THE kingdom of Poland, which has lately been the theatre of so disastrous a war, was established in 1815, by the treaty of Vienna, and was composed of four territories placed respectively under the following sovereignty, viz.:—
The kingdom was divided into eight palatinates: viz., Masovia, Cracow, Sandomir, Kalisz, Lublin, Plotsk, and Augustowa. The population, according to the last census of 1829, was, exclusive of the army, 4,088,290, which have been thus classed:—
| Employed in agriculture (householders) | 1,871,259 |
| Their families and servants | 2,221,188 |
| In manufactures | 140,377 |
| Their families | 358,035 |
| Tradesmen | 49,888 |
| Their families | 131,331 |
| Landed Proprietors | 4,205 |
| Copyholders | 1,886 |
| Freeholders in towns | 41,654 |
| Employed under government | 8,414 |
| Patients in the 592 public hospitals | 5,376 |
| Prisoners in the 6 prisons | 7,926 |
The population of the towns is, to that of the country, as one to five. The towns are small and far removed from each other, which has been a main cause of retarding the progress of civilization, commerce, and manufactures. There are only thirteen towns in Poland containing upwards of 10,000 people each: viz., Warsaw, containing about 120,000; Dantzic, about 50,000; Wilna, 30,000; Lemberg, 29,000; Cracow, 28,000; Kiev, 20,000; Posen, 20,000; Brady, 15,000; Witepsk, 13,000; Lublin, 13,000; Mahiliv, 12,500; Kalisch, 12,000; Kharkof, 11,000; the population of the whole thirteen being equalled by the aggregate population of three or four of the Lancashire or Yorkshire towns. The maps contain a multitude of names of miserable wooden villages, inhabited merely by the peasant cultivators of the soil, and by a few shop-keeping Jews. Of the 451 towns of the kingdom, 353 are more than half, and 83 wholly, of wood; and but a very few towns contain a supply of the ordinary articles of consumption by persons in easy circumstances The common articles of ladies' wearing apparel are obliged to be procured either from Warsaw or Vienna, and it is common, in great families, to keep memorandum-books, in which the inmates of the family enter their wants, from time to time, which are supplied altogether at intervals of some months.

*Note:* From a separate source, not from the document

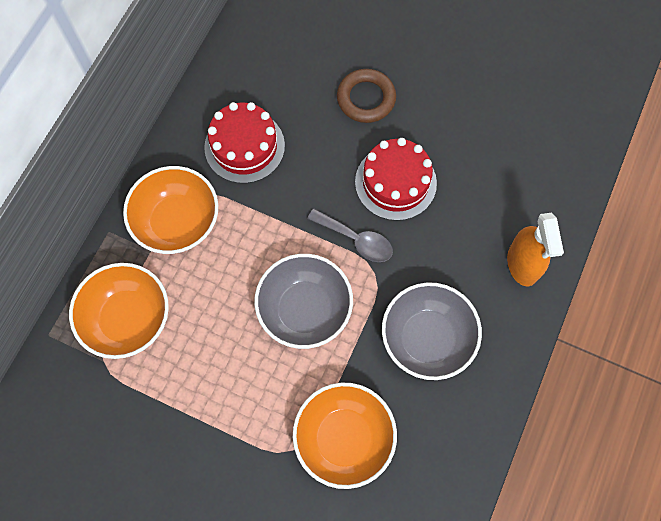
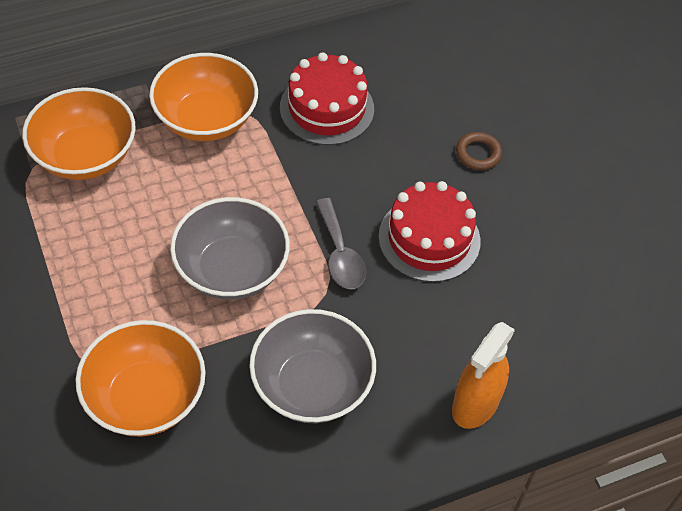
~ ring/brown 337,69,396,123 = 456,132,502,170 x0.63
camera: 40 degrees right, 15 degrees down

In respect of all those comforts and conveniences of life which denote the progress of refinement, Poland is, perhaps, behind all other nations of Christian Europe.
The rate of increase of the Polish population, since, 1815, has been stated at 100,000 individuals annually, or about two and a half per cent.

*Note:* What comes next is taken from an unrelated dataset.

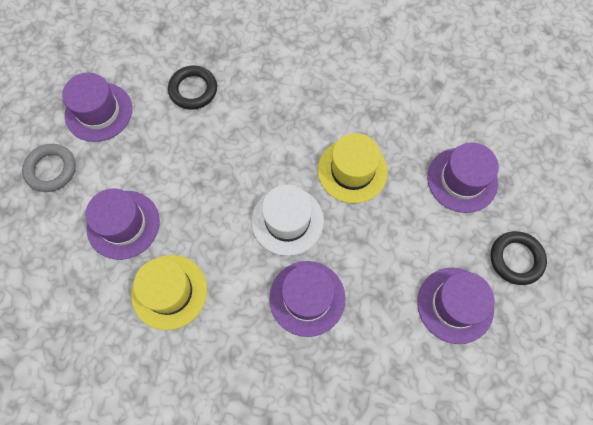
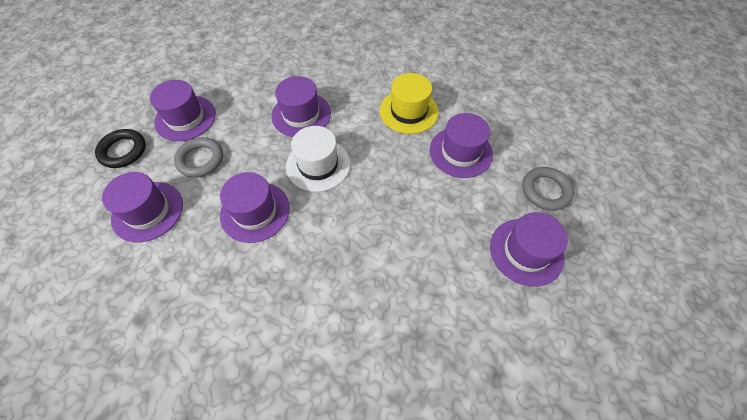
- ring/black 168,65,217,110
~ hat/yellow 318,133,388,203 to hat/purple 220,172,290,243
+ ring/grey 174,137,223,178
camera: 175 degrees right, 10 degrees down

The Catholic religion is specially protected by the government, without imposing any disabilities on the members of other faiths. The Catholic establishment consists of an archbishop of Warsaw, eight bishops, and 2,740 clergy. The Greek Catholics have a bishop, and 354 priests. Next to the Roman Catholics, however, the Jews are of the most importance, and their numbers are stated to be fast increasing. They have, of late, been very unpopular, and have been charged with many malpractices, in monopolizing trade, and otherwise. The native writers have, for some time past, been in the habit of reproaching them as the ruin of their country, but sometimes, possibly, with more prejudice than reason. The religious statistics are as follows:—
| Roman Catholics | 3,400,000 |
| Greek Church | 100,000 |
| Lutherans | 150,000 |
| Calvinists | 5,000 |
| Jews | 400,000 |
| Other Sects | 5,000 |
| 4,060,000 |
The exports of Poland consist chiefly of corn, cattle, timber, and other articles of raw produce; and the imports are wines, colonial produce, and articles of luxury. The manufactures of woolen cloth, linens, carpets, and leather have increased since 1815, and the breweries and distilleries are on a very extensive scale. Agriculture is, however, by far the largest source of occupation for the people; but suffers, at the present time, from a depression of prices, and has permanently to contend against the effects of a six months' winter of frost and snow. The proximity to the cold regions of Russia, and the exposure to the sharp north-east winds from Siberia and the polar regions, render the climate incomparably colder than that of England, though the situation of Poland is not more northwards. In the summer the heat is very great, the forests obstructing the free circulation of air.